Batool Humaira, Usman Akram M, Batool Fouzia, Butt Wasi Haider
National University of Sciences and Technology, Islamabad, Pakistan.
Riphah College of Rehabilitation Sciences, Riphah International University Islamabad, Islamabad, Pakistan.
Springerplus. 2016 Oct 21;5(1):1840. doi: 10.1186/s40064-016-3537-y. eCollection 2016.
Frozen shoulder is a disease in which shoulder becomes stiff. Accurate diagnosis of frozen shoulder is helpful in providing economical and effective treatment for patients. This research provides the classification of unstructured data using data mining techniques. Prediction results are validated by K-fold cross-validation method. It also provides accurate diagnosis of frozen shoulder using Naïve Bayesian and Random Forest models. At the end results are presented by performance measure techniques.

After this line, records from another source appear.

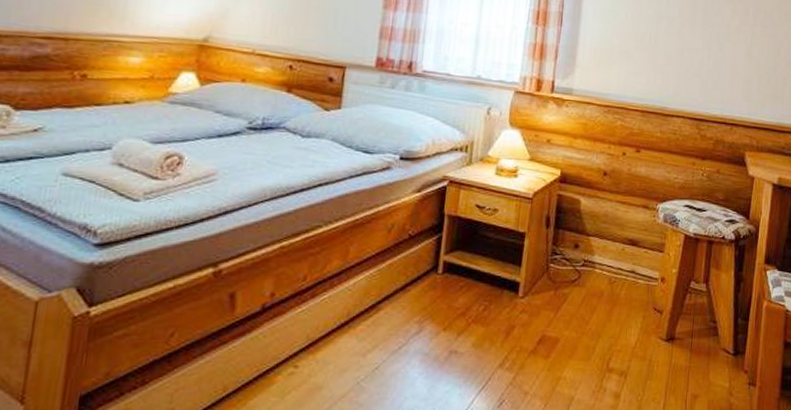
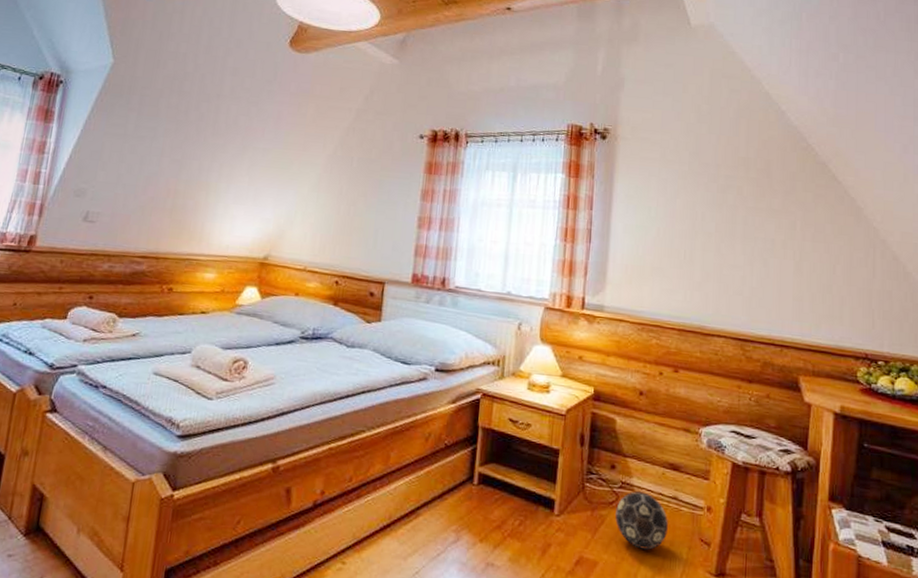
decorative ball: none [577,268,626,323] -> present [615,491,668,550]

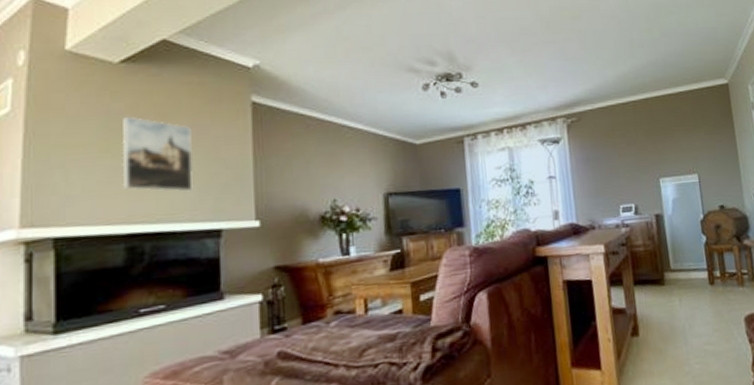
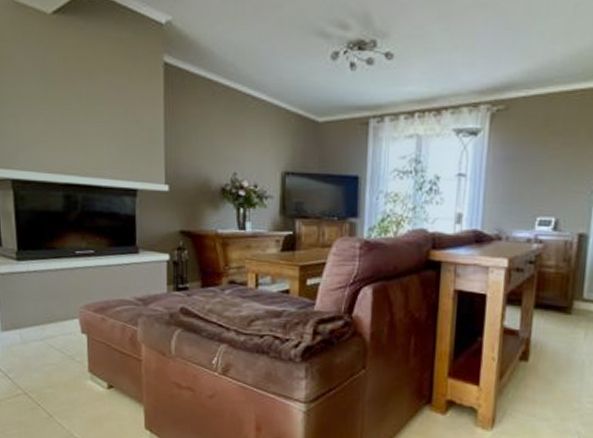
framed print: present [121,116,194,192] -> none [57,70,115,150]

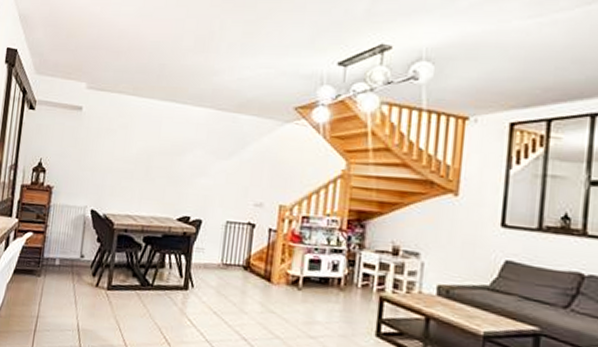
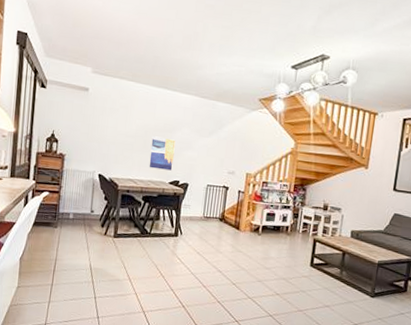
wall art: none [152,160,186,204] -> present [149,136,176,171]

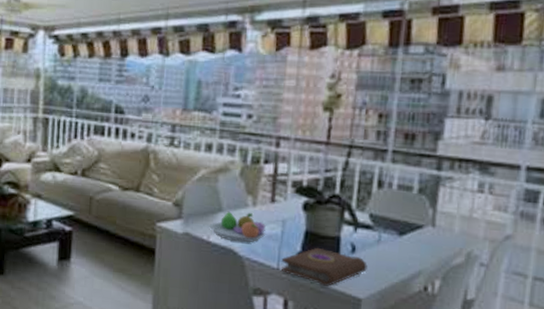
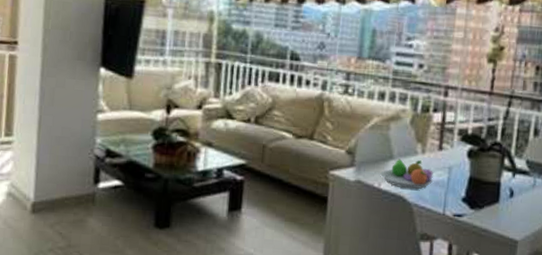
book: present [280,247,368,286] -> none [446,192,524,230]

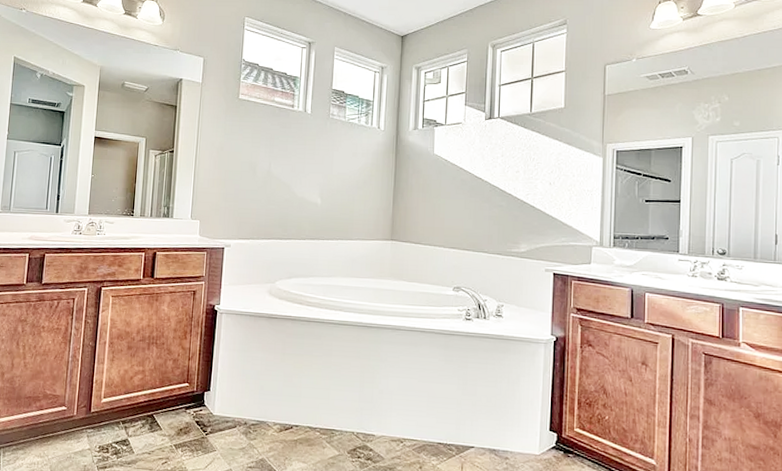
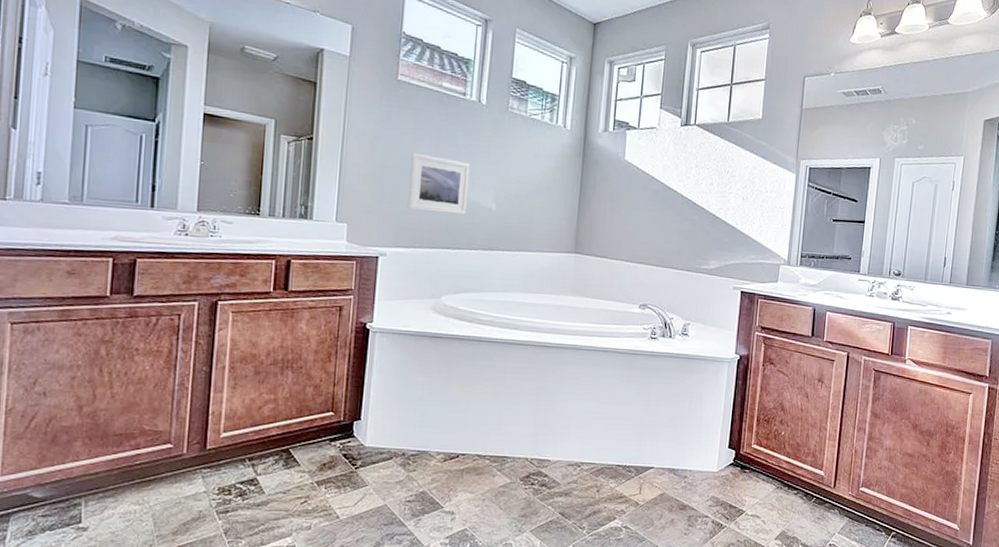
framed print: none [247,158,298,210] -> present [407,153,470,216]

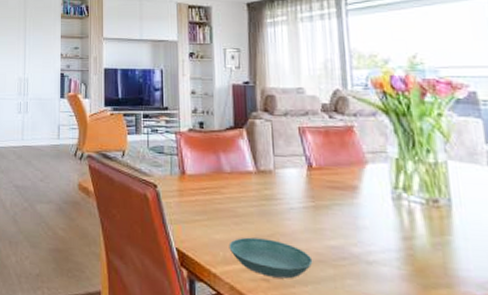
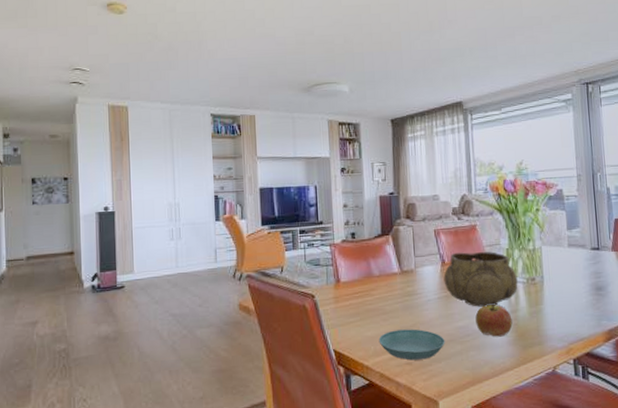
decorative bowl: none [310,156,414,228] -> present [443,251,518,307]
apple: none [353,225,407,268] -> present [475,305,513,337]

In this research, 145 respondents (patients) with a severe finding of frozen shoulder are included. They are selected on premise of (clinical) assessment confirmed after by MRI. This data is taken from the department of Orthopedics (Pakistan Institute of Medical Sciences Islamabad and Railway Hospital Rawalpindi) between September 2014 to November 2015. Frozen shoulder is categorized on the basis of MRI result. The predictor variables are taken from patient survey and patient reports, which consisted of 35+ variables. The outcome variable is coded into numeric system of "intact" and "no-intact". The outcome variable is assigned into numeric code, 1 for "intact" and 0 for "no-intact". "Intact" group is used as an indication that tissue is damaged badly and "no-intact" is classified as normal. Distribution of result is 110 patients for "Intact" group and 35 patients for "No-Intact" group (false positive rate was 24 %). In this research we have utilized two methods i.e. Naive Bayes and Random Forest. A statistics regression model (Logistic regression) to categorize frozen shoulder finding into "intact" and "no-intact" classes. In the end, we validated our results by Bayesian theorem. This gives a rough estimate about the probability of frozen shoulder.
In this research, our anticipated and predictive procedures gave better outcome as compared to statistical techniques. The specificity and sensitivity ratio of predicting a frozen shoulder are better in the Naïve Bayes as compared to Random Forest. In end the likelihood ratio results are used with Bayesian theorem for final evaluation of the results, from this we conclude predictive model is valid model for classification of frozen shoulder.
We have used three predictive models in our study to classify frozen shoulder. Then we validated our predictive results by Bayesian theorem to give a rough estimate about the probability of occurrence of disease or not. This enhances the clinical decision making regarding frozen shoulder.
肩周炎是一种肩部僵硬的疾病。准确诊断肩周炎有助于为患者提供经济有效的治疗。本研究使用数据挖掘技术对非结构化数据进行分类。预测结果通过K折交叉验证法进行验证。它还使用朴素贝叶斯和随机森林模型对肩周炎进行准确诊断。最后通过性能度量技术展示结果。
本研究纳入了145名有严重肩周炎症状的受访者(患者)。他们是在经MRI确认的(临床)评估基础上被挑选出来的。这些数据取自2014年9月至2015年11月期间的骨科(伊斯兰堡巴基斯坦医学科学研究所和拉瓦尔品第铁路医院)。肩周炎根据MRI结果进行分类。预测变量取自患者调查和患者报告,其中包含35个以上的变量。结果变量被编码为“完整”和“不完整”的数字系统。结果变量被分配数字代码,“完整”为1,“不完整”为0。“完整”组表示组织严重受损,“不完整”组被归类为正常。结果分布为“完整”组110名患者,“不完整”组35名患者(假阳性率为24%)。在本研究中,我们使用了两种方法,即朴素贝叶斯和随机森林。一个统计回归模型(逻辑回归)将肩周炎症状分类为“完整”和“不完整”类别。最后,我们通过贝叶斯定理验证了结果。这给出了肩周炎概率的大致估计。
在本研究中,与统计技术相比,我们的预期和预测程序产生了更好的结果。与随机森林相比,朴素贝叶斯预测肩周炎的特异性和灵敏度比率更高。最后,似然比结果与贝叶斯定理一起用于结果的最终评估,由此我们得出预测模型是肩周炎分类的有效模型。
我们在研究中使用了三种预测模型对肩周炎进行分类。然后我们通过贝叶斯定理验证了预测结果,以给出疾病发生概率的大致估计。这增强了关于肩周炎的临床决策。